→ **Your task**
In the entries that follow, the lines from the one with "index dip: (1350, 924)" through the one with "pinky tip: (1464, 922)" are the ones to write out, exactly and with both ends included. Nothing else should appear.

→ **Provided entries**
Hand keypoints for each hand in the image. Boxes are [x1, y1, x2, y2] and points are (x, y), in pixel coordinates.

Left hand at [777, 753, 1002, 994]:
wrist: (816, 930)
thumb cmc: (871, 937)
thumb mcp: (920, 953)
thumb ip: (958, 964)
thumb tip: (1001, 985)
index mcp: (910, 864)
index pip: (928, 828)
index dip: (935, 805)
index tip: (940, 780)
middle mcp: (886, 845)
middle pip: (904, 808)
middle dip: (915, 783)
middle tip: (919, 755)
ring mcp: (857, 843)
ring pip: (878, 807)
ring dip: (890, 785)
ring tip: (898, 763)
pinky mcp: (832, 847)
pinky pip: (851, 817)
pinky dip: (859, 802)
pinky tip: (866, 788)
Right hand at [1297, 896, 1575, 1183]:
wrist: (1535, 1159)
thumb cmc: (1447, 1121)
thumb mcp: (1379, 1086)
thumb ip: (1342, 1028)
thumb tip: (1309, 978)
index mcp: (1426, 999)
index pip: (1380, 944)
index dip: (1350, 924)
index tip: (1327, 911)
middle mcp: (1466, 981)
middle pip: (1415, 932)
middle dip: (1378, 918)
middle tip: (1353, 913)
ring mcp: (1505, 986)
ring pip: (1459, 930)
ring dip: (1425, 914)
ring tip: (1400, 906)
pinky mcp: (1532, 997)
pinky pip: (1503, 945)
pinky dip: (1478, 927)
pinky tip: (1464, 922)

--

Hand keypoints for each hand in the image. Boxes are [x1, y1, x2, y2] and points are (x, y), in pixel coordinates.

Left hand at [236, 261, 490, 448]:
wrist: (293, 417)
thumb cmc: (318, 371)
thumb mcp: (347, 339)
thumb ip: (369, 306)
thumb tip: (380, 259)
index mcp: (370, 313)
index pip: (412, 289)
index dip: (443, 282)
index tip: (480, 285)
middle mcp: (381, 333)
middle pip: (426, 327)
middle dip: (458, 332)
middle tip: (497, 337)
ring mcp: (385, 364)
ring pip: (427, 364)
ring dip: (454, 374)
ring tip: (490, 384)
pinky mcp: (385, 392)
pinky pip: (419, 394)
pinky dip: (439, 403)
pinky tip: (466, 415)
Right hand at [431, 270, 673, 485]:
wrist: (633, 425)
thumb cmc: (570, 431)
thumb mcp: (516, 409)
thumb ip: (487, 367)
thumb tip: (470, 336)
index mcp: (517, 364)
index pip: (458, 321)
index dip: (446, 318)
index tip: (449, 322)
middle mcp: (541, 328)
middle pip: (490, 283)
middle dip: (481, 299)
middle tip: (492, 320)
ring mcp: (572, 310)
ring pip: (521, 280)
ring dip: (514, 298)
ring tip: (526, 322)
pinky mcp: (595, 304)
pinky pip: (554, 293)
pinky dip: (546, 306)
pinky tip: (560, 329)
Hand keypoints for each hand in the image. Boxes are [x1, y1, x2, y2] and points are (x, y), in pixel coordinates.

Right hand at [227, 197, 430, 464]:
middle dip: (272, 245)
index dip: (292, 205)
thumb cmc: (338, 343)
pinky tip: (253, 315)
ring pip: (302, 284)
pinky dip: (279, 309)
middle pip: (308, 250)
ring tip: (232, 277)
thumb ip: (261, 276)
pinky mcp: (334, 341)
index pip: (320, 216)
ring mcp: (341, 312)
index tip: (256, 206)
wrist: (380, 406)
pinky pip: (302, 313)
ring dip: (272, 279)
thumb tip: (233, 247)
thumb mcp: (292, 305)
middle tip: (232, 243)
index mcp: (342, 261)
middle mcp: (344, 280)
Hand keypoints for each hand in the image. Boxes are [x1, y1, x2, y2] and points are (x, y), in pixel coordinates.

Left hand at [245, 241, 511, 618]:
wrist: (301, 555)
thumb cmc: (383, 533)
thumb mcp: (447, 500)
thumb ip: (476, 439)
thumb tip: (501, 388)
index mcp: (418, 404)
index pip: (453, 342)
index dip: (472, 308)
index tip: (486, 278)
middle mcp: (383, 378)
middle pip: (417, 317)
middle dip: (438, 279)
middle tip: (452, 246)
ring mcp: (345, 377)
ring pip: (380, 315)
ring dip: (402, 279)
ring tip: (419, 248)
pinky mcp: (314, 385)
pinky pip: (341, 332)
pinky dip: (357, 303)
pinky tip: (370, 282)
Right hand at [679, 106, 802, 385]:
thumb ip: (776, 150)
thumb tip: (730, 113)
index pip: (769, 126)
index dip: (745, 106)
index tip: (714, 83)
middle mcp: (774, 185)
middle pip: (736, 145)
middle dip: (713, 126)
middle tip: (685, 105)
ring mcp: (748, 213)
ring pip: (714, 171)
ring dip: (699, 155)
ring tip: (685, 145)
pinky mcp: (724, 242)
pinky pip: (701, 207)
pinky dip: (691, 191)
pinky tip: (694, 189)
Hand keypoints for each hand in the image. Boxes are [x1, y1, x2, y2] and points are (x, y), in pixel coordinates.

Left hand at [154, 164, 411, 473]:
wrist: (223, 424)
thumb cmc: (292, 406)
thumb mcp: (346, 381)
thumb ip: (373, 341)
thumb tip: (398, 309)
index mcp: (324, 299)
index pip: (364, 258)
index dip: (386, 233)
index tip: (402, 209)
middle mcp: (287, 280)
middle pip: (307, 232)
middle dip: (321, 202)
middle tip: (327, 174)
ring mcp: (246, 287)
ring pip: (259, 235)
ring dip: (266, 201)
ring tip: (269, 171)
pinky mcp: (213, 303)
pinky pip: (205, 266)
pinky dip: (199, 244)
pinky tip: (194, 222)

→ **Reply to the exercise**
index dip: (1350, 924)
index tip: (1327, 911)
middle mcp: (1466, 981)
middle pip: (1415, 932)
middle dip: (1378, 918)
middle tip: (1353, 913)
ring mcp: (1505, 986)
ring pip: (1459, 930)
ring dip: (1425, 914)
ring tip: (1400, 906)
pinky mcp: (1532, 997)
pinky pip: (1503, 945)
pinky dip: (1478, 927)
pinky tip: (1464, 922)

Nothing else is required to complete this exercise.